TALLAHASSEE — The Florida House passed a measure Friday that would expand the rights of Floridians to carry concealed weapons on the grounds of religious institutions.
The measure, HB 259, seeks to close what gun rights advocates say is a loophole in state law. Because it is a crime to possess a firearm on school property, some gun owners could face prosecution if they carry a weapon to a religious institution where a school is located, the bill’s proponents argue. The measure would make it legal to take a weapon to a place of worship even if it’s also the grounds of a school.
Under the law, religious institutions can continue to ban weapons from their premises if they wish.
“I consider this more of a glitch bill,” Rep. Jayer Williamson, R-Pace, said Thursday.
Opponents, however — including most Democrats in the chamber — said the bill was about bringing guns into the classroom.

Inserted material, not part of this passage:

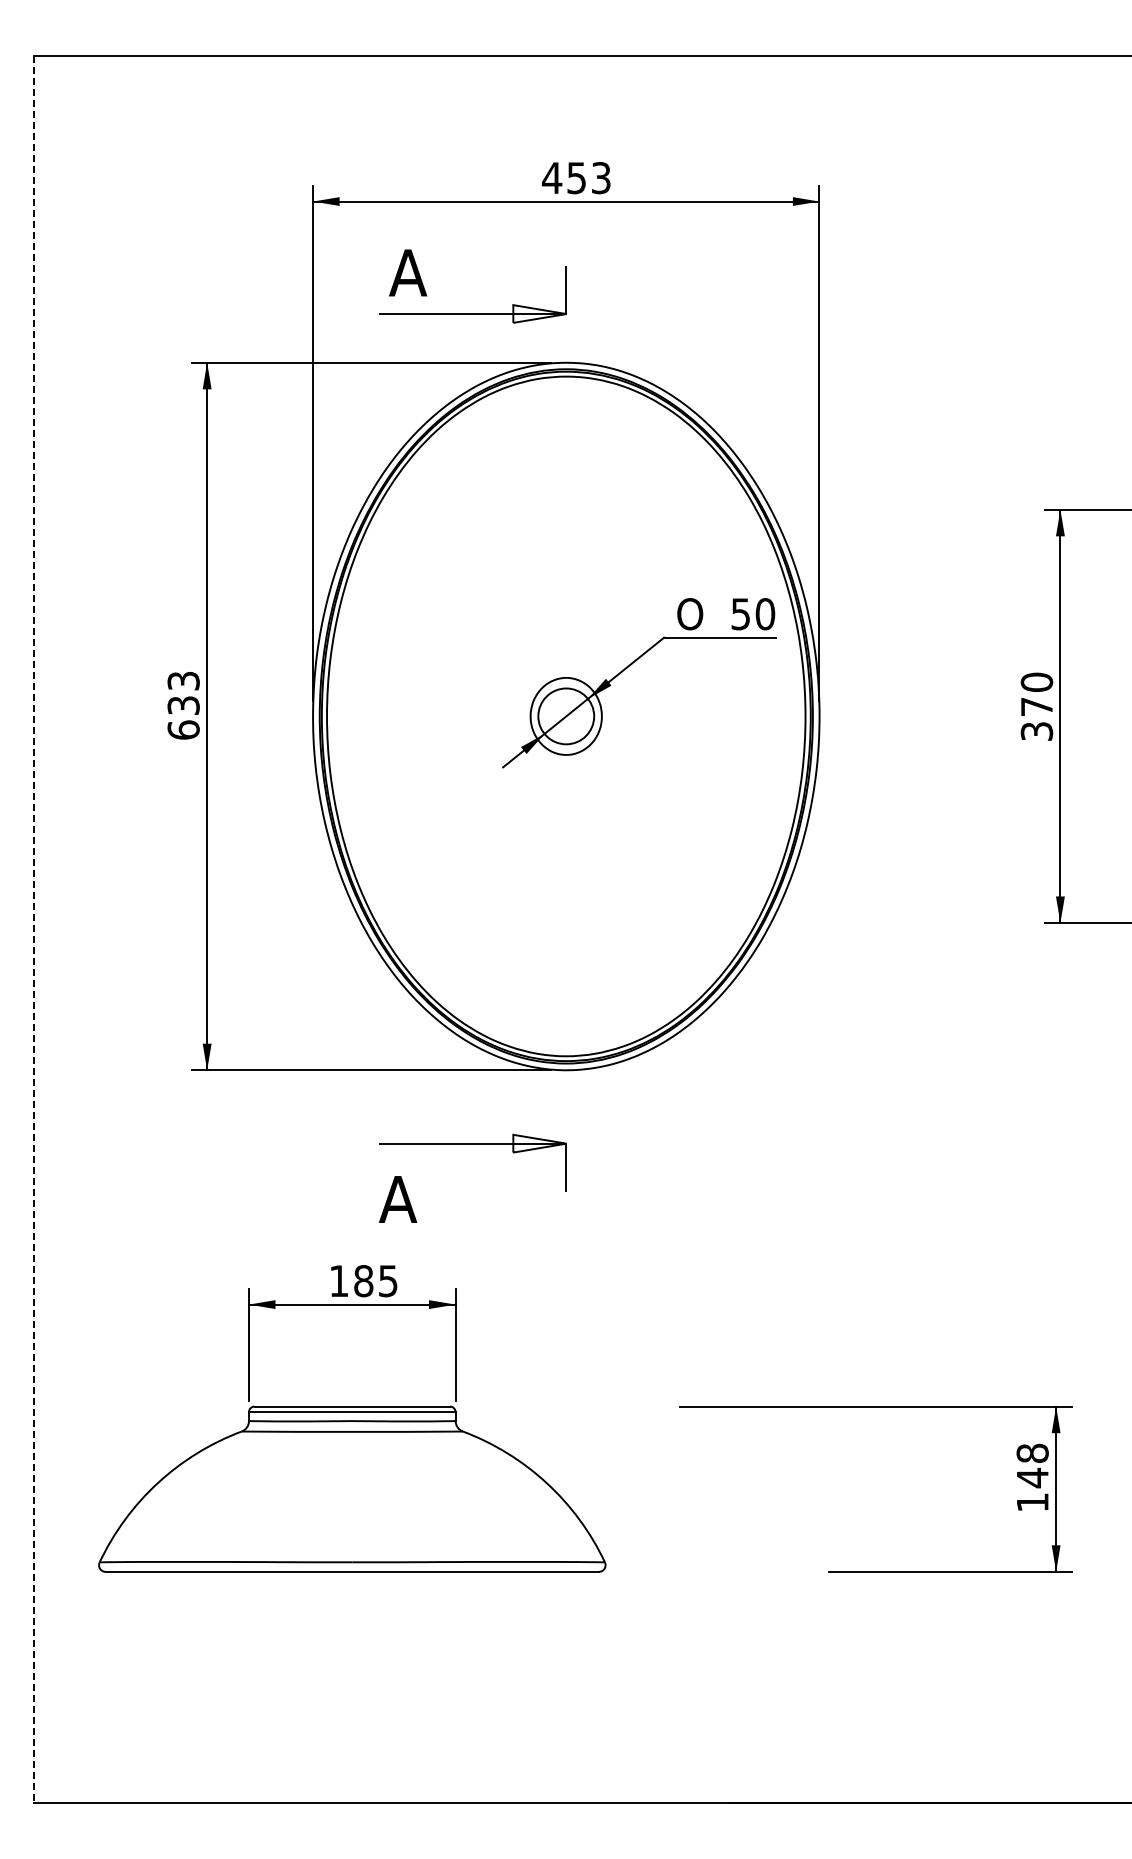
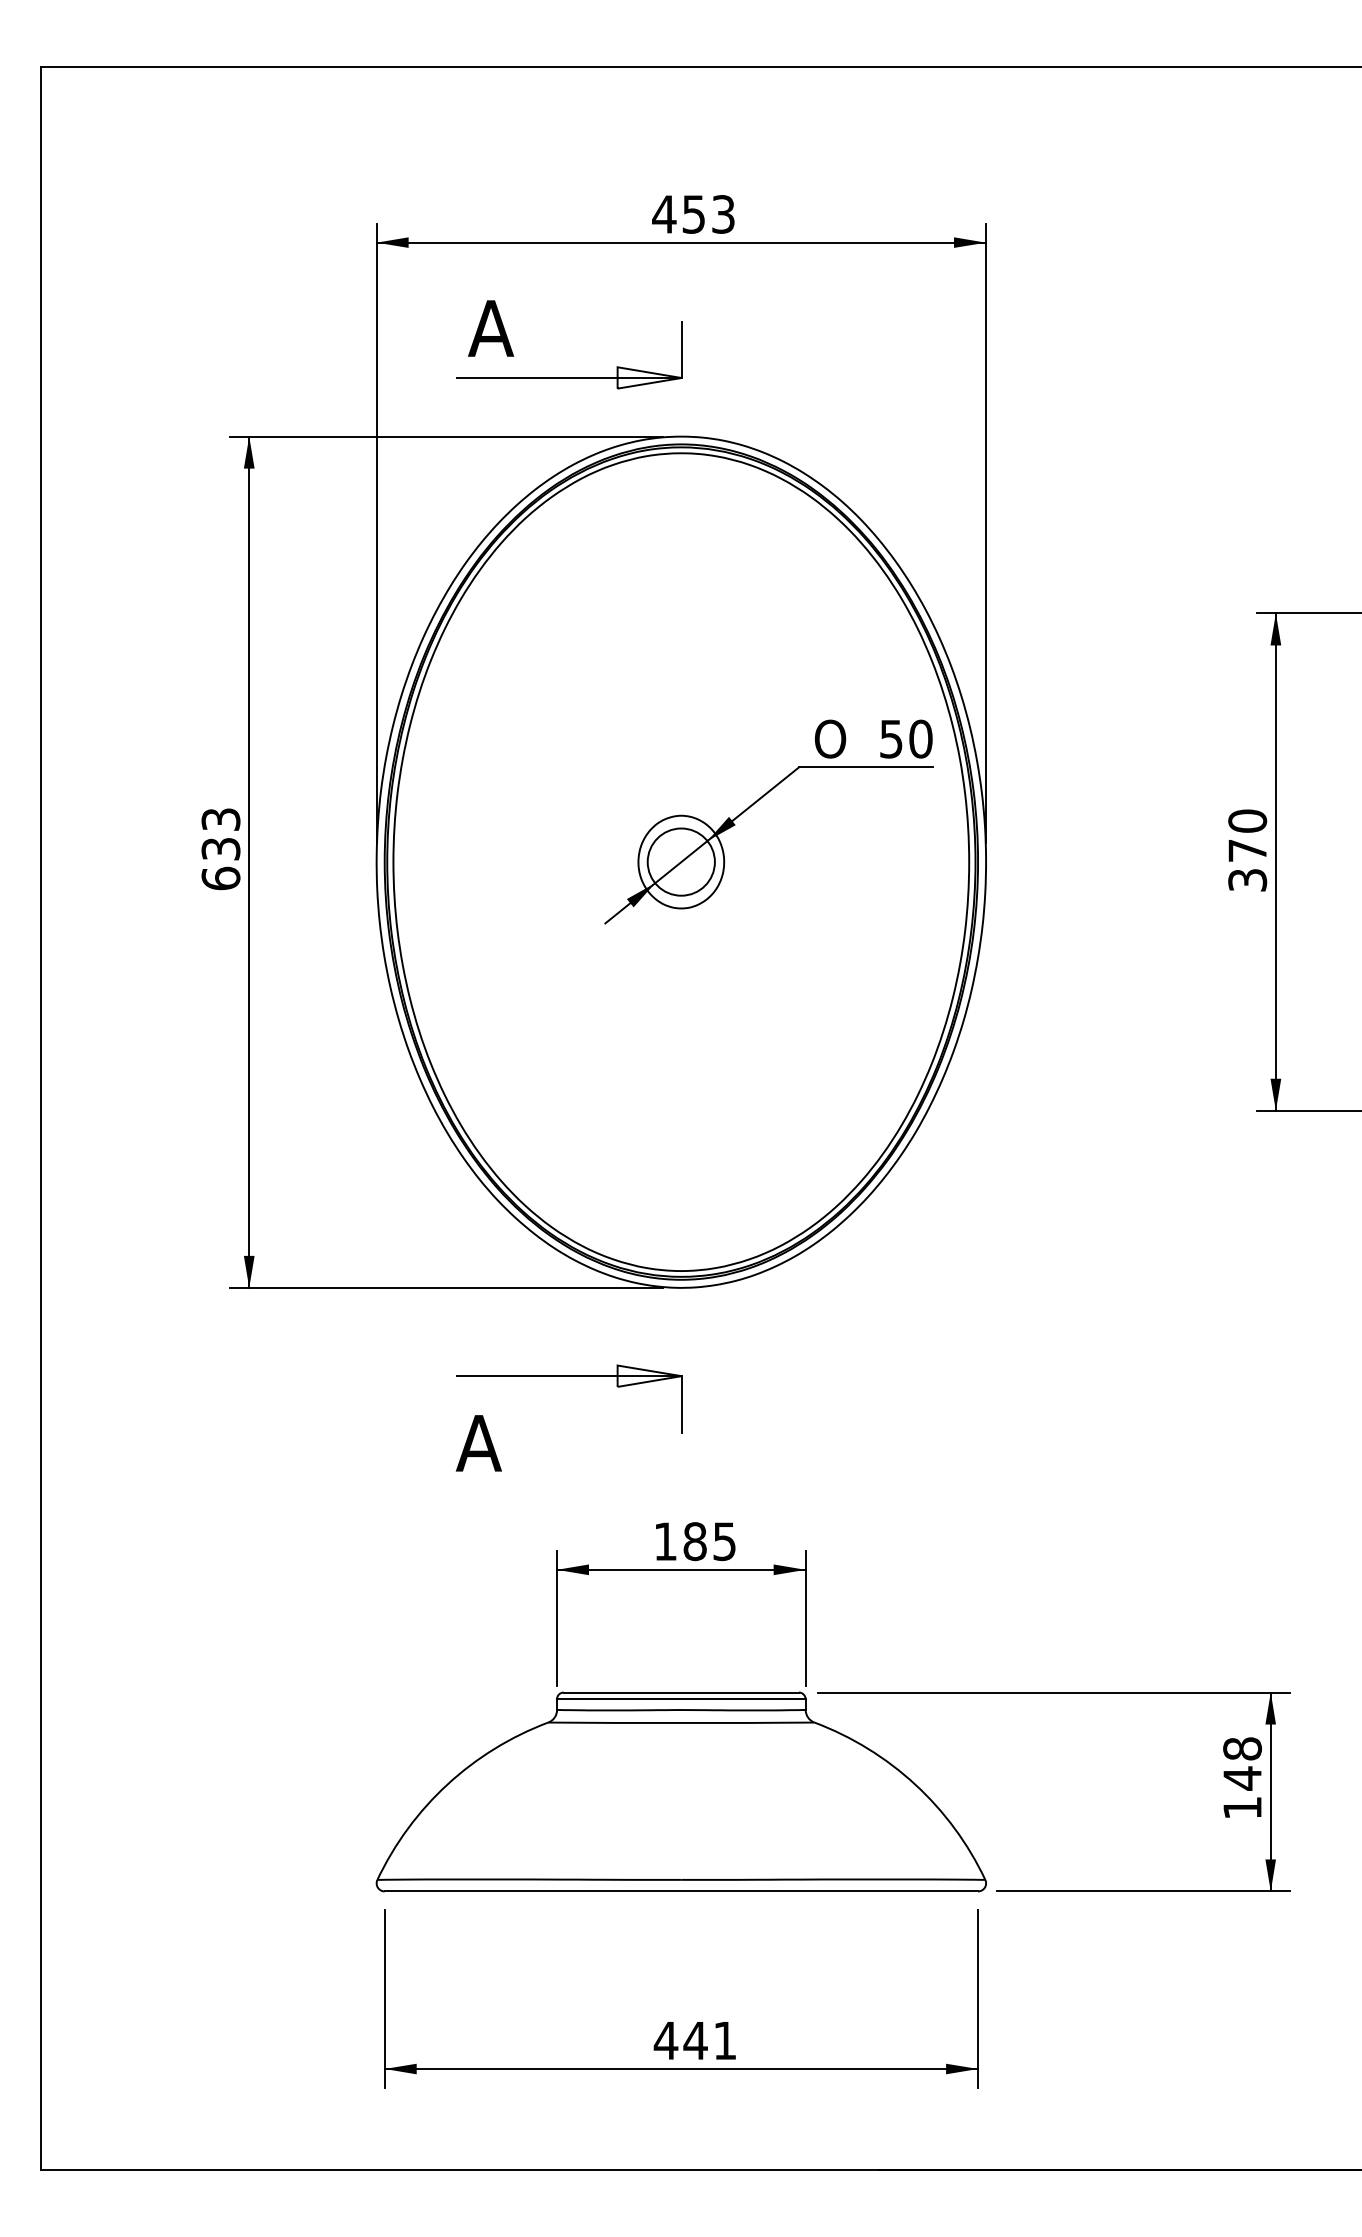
line: (33, 929) -> (40, 1118), dashed -> solid
part: (352, 1418) -> (681, 1706), moved
part: (559, 1680) -> (673, 2022), added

Michael Sheedy, executive director of the Florida Conference of Catholic Bishops, argued earlier this month in a House committee that the bill would give teachers at religious schools too much leeway to carry concealed weapons to school if they wished.
In the wake of the Parkland school shooting, the Florida Legislature passed a bill in 2019 that allowed teachers to carry weapons in schools after they received training as part of a “Guardian program.” But Sheedy said that it is easier for a teacher to get a regular concealed carry permit than it is to get weapon-carrying certification from a guardian program.
Rep. Andrew Learned, D-Brandon, voted against the bill, saying, “If the stated purpose of this is to put guns in classrooms, I’m a hard ‘no’ and I always will be.”
Despite the controversy that comes with any gun rights bill, there was no mention by House members of the recent high profile mass shootings in Atlanta and Boulder as the measure was debated.
The House passed the measure 76-37 along broadly partisan lines.
The Senate version of the gun legislation, sponsored by Sen. Joe Gruters, R-Sarasota, appears to be moving through that chamber as well. If that bill clears one more committee, it could be heard on the Senate floor.
If the gun measure were to pass both chambers — and Gov. Ron DeSantis were to sign it — it would be the culmination of years of efforts by proponents of the legislation. Similar bills died in the Legislature each of the past three years.